R.17 (the Babu), having learned of Kim’s success, urges him to accompany him on a mission to discover the identity and purpose of two Europeans (they turn out to be Russian and French) who had crossed through the passes to the north, allegedly on a shooting expedition, but known to be carrying surveying equipment and having met two of the kings implicated in the earlier conspiracy. (Signs of Franco-Russian entente and the Fashoda crisis led Kipling to introduce this new player into the Game.) The Babu, claiming to be an agent for the raja of Rampur, ingratiates himself with the Russian party. After an apparently accidental encounter—Kim and the lama had been following the Babu at a distance—the Russians’ contemptuous treatment of the lama sets off a melee, during which Kim and the Babu manage to purloin the enemy’s secret reports, maps and letters.

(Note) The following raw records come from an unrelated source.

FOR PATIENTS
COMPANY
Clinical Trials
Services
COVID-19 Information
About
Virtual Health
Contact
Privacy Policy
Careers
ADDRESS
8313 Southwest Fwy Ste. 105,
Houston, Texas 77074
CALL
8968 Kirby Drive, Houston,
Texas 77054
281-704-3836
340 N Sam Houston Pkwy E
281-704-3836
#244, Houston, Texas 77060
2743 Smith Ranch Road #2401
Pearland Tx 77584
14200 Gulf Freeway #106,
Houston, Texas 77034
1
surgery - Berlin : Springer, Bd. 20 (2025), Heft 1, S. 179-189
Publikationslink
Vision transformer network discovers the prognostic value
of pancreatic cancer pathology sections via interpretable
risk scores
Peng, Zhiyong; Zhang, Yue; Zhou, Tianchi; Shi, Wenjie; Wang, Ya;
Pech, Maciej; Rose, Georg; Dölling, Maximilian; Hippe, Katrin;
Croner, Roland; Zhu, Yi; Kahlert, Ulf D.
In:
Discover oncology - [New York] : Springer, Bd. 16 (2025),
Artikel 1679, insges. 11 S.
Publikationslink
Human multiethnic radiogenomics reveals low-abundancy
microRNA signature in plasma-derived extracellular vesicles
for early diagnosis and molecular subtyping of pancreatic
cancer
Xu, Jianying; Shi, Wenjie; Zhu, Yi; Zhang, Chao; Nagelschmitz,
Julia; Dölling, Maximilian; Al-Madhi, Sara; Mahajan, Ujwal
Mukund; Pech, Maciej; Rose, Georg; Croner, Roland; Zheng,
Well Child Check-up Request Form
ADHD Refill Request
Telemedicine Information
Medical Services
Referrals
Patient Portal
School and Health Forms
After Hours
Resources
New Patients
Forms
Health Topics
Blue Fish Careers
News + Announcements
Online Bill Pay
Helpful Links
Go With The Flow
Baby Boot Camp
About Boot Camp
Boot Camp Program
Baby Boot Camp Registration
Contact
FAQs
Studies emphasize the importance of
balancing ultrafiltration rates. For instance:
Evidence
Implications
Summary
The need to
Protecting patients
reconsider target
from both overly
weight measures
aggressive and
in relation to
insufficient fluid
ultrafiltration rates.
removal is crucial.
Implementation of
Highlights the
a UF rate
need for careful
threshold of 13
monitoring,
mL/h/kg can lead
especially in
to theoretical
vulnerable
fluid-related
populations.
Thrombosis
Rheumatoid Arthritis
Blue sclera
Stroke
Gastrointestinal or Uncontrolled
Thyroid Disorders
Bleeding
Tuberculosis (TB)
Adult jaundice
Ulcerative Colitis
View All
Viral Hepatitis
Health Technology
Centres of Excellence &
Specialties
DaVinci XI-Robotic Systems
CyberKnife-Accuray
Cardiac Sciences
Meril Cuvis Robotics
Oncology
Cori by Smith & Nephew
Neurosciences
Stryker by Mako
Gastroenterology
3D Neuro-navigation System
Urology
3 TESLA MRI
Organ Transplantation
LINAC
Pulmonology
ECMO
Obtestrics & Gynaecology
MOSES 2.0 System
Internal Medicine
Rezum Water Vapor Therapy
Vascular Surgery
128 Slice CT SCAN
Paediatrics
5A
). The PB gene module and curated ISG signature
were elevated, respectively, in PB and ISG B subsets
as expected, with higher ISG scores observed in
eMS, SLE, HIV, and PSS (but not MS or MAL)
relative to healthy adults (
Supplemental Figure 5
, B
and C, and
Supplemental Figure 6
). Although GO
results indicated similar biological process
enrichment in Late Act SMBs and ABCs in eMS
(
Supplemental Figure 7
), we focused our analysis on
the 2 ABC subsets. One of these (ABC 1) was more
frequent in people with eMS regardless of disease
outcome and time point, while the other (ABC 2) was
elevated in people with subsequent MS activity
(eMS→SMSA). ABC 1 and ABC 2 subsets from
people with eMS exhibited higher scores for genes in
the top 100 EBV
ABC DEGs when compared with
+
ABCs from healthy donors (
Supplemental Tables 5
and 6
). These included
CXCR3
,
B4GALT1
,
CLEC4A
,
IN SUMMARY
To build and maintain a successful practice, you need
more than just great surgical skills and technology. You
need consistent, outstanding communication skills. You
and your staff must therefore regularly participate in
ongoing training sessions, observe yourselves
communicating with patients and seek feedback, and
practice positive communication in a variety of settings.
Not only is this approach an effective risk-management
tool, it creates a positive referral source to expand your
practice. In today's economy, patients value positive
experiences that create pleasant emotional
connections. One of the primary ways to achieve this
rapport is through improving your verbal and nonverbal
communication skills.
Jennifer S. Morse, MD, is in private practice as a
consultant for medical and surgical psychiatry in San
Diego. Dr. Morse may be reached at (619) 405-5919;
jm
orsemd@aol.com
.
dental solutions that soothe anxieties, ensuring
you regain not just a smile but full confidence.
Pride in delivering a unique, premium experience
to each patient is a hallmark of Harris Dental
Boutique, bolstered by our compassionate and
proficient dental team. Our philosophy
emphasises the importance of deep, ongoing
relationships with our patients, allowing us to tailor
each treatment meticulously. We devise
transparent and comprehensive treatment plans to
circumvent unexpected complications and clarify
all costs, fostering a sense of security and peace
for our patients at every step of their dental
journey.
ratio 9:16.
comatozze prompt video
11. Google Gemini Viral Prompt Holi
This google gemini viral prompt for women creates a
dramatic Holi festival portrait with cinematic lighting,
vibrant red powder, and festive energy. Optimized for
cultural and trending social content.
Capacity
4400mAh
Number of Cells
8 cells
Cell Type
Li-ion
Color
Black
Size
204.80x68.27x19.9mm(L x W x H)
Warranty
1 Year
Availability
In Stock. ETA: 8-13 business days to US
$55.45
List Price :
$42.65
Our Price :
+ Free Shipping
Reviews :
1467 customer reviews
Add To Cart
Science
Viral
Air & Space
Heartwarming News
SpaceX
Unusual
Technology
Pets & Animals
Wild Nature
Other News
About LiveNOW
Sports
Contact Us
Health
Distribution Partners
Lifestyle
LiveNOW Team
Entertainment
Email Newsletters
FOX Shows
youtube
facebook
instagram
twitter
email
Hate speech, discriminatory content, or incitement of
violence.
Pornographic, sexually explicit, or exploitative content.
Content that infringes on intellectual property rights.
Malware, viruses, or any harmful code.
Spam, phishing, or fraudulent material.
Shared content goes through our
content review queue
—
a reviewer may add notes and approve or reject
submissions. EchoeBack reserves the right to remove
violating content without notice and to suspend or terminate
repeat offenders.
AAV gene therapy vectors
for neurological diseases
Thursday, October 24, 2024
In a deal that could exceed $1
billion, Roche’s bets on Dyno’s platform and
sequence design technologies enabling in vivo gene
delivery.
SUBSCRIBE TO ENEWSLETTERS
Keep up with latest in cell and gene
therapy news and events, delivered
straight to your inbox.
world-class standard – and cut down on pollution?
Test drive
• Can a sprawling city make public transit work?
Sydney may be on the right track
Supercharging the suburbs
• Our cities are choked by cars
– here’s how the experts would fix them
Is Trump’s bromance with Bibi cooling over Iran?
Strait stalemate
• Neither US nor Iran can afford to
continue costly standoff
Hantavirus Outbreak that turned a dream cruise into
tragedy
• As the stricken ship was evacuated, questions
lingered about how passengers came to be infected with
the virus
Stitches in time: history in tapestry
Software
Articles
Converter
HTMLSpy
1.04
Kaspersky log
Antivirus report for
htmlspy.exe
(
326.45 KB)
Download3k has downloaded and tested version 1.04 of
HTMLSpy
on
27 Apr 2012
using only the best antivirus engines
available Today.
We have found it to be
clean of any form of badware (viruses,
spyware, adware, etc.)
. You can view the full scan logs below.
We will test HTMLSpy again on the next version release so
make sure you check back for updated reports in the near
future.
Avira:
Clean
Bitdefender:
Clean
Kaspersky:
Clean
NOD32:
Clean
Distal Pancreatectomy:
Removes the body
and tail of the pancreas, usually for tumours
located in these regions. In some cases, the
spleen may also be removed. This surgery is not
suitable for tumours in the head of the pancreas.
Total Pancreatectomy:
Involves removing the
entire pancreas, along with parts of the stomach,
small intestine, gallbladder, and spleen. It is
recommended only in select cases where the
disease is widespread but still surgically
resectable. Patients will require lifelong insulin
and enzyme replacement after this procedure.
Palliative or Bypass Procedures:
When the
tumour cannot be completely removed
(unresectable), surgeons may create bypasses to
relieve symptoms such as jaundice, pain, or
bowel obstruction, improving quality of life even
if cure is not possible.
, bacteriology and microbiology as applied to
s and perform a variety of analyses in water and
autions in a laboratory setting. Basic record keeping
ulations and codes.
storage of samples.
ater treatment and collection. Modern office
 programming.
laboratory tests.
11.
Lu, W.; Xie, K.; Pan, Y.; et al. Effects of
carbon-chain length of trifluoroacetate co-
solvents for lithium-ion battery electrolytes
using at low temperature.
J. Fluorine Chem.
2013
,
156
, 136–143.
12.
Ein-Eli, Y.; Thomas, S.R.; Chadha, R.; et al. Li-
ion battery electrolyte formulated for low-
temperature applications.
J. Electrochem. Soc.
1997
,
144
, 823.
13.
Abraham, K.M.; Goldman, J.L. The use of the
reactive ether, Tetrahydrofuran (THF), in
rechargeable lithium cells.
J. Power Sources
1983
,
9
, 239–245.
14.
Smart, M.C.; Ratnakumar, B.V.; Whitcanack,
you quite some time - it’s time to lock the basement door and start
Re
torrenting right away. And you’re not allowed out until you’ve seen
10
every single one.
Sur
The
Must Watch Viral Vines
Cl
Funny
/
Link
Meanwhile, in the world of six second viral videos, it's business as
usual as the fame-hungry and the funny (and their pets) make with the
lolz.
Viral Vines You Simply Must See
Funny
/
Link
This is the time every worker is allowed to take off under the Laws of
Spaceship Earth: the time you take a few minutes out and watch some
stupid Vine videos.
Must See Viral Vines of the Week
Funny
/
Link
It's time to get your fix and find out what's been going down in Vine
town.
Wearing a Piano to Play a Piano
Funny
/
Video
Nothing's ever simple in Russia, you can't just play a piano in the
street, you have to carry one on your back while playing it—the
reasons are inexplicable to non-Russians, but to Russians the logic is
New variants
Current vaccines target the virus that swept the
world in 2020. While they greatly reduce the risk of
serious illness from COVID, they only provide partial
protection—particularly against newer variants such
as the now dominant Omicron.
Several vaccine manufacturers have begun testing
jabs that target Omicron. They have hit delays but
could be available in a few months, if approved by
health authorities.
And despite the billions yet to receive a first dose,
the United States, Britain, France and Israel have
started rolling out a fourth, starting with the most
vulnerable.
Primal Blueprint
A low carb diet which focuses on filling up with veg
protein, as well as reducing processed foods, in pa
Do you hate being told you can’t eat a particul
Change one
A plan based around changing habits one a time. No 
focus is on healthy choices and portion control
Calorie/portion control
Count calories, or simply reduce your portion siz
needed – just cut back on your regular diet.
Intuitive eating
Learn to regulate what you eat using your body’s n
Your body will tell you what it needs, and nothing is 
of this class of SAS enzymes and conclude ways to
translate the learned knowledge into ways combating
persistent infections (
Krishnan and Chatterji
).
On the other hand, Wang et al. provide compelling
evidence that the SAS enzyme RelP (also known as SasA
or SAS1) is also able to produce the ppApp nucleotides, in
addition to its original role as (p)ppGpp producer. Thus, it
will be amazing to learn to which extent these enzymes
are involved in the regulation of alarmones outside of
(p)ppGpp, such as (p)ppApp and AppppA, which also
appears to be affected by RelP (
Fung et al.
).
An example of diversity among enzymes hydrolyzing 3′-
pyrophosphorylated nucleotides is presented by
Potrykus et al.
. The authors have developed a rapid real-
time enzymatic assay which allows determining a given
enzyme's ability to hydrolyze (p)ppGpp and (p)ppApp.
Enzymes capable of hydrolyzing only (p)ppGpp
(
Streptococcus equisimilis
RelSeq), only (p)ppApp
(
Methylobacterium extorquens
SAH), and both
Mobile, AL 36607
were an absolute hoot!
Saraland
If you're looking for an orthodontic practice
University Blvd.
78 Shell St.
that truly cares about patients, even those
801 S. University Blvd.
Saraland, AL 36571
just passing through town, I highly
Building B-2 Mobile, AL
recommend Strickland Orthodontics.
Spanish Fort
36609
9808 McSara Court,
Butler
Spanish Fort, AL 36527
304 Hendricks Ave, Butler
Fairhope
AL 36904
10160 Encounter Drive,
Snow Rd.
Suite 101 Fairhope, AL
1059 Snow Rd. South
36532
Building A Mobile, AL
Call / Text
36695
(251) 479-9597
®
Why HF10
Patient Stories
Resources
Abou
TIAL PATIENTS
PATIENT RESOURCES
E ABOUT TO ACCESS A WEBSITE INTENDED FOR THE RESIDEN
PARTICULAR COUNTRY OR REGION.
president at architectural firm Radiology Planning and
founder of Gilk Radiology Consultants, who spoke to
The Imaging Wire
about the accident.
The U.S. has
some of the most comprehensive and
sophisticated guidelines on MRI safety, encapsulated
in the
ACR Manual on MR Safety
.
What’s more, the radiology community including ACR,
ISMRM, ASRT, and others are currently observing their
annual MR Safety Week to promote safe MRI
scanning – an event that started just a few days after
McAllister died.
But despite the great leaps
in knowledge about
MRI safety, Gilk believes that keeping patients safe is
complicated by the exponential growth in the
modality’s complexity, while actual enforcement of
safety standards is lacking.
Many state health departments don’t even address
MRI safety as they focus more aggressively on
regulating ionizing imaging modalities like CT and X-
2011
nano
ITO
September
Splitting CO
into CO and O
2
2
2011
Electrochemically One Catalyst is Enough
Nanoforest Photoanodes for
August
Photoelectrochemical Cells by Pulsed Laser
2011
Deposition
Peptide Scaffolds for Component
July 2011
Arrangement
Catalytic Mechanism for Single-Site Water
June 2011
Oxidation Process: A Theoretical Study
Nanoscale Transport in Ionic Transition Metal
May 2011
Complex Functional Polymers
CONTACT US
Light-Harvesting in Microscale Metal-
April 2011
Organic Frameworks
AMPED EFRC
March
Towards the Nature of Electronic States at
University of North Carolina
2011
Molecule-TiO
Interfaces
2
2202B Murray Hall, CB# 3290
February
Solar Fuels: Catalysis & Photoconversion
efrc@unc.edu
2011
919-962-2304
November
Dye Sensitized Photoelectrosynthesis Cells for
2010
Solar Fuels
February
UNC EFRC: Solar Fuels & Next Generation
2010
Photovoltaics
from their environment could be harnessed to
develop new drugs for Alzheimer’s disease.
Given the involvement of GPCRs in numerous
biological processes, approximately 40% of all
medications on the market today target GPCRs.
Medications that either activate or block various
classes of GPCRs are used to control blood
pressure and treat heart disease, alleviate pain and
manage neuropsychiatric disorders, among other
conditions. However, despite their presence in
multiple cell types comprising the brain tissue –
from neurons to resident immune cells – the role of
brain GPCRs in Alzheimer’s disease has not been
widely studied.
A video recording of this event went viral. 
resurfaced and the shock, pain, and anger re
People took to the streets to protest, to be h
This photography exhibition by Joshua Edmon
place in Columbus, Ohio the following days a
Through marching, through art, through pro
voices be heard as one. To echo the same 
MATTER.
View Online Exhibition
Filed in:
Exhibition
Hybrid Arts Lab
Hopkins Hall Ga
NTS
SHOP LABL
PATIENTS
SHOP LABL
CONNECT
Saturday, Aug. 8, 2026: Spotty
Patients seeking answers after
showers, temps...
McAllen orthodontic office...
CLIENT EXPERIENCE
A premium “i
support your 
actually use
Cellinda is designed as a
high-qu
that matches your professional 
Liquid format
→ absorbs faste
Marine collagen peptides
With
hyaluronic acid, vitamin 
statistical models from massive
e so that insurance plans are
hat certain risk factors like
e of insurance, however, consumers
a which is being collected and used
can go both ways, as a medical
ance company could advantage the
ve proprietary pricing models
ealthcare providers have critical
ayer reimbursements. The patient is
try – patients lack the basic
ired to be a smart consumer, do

Reading one of those letters from one of the northern kings, the Babu declares, “He will have to explain officially how the deuce-an’-all he is writing love letters to the Tsar.” Kipling portrayed the Russian and Frenchman as crude, brutal, and insensitive to the native peoples, in implicit contrast to Kim and with the multi-ethnic and religious makeup of Colonel Creighton’s operation.

Kim, who has fallen ill during the long trek homeward, is left to decide whether he will stay with the lama or continue to play the geopolitical contest that never ends. “When everyone is dead,” the Babu explains, “the Great Game is finished. Not before.”